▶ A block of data
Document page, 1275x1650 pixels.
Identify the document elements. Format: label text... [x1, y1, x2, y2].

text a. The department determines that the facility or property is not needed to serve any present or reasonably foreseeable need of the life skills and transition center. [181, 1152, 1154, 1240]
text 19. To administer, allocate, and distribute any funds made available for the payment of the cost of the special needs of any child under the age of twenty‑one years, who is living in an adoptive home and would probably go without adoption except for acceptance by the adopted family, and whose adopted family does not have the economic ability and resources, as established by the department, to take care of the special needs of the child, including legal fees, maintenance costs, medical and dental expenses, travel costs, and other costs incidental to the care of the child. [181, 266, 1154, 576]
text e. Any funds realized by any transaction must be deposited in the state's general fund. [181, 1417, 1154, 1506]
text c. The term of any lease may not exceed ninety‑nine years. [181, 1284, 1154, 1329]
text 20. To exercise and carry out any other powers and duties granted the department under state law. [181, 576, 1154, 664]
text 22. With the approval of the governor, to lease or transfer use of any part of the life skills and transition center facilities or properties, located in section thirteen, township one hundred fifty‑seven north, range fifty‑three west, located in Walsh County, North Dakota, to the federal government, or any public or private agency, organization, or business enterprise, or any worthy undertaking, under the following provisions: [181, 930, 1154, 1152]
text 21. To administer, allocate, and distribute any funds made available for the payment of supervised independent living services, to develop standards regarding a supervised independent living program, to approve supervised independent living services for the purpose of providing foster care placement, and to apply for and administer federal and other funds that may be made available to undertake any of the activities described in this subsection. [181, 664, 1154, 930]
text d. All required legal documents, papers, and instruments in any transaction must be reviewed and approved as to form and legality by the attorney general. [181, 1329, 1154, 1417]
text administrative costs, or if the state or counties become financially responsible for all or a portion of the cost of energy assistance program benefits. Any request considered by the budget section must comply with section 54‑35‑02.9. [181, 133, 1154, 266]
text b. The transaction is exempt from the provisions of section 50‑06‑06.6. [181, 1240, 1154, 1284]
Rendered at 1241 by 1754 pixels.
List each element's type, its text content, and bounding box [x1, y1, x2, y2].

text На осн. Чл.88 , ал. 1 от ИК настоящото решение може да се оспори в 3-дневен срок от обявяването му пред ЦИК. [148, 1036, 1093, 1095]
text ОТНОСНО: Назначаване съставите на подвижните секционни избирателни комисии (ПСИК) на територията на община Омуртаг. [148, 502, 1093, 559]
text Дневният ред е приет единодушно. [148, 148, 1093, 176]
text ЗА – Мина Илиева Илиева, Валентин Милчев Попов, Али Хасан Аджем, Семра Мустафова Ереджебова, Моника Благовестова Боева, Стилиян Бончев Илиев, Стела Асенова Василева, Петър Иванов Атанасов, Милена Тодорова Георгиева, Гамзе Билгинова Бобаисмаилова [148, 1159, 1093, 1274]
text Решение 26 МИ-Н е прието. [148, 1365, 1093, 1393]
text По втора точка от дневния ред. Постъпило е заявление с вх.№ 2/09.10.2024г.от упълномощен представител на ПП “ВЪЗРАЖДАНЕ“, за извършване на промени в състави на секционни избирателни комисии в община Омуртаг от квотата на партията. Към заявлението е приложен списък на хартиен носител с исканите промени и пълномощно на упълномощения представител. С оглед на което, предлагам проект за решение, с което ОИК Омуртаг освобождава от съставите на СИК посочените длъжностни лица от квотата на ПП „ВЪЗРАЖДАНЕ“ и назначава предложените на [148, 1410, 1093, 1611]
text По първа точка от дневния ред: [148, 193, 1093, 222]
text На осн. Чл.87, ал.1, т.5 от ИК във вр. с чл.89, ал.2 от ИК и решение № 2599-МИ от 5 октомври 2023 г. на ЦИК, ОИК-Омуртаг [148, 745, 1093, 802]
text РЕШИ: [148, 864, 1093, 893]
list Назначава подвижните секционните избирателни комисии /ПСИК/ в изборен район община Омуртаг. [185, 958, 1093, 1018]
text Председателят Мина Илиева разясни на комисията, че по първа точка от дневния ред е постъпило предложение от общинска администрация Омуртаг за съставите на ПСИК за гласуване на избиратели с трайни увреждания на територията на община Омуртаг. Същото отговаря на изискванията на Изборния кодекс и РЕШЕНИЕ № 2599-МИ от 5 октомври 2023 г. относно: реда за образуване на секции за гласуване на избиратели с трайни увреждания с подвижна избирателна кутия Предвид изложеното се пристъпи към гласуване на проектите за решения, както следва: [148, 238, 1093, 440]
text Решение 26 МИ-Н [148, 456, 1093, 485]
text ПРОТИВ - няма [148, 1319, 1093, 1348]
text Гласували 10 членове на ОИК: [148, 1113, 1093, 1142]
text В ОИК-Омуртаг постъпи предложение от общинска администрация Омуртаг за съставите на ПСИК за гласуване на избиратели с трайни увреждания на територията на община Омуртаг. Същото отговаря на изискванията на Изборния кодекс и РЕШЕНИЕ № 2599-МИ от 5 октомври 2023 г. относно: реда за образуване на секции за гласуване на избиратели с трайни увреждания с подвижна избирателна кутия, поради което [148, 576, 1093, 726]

▶ Requirement
Rewrite the data from its beginning through the line containing "Identify the document", inclusive, swapping "elements" for "items" and leaving every other word unchanged.

▶ Result for this task
Document page, 1275x1650 pixels.
Identify the document items. Format: label text... [x1, y1, x2, y2].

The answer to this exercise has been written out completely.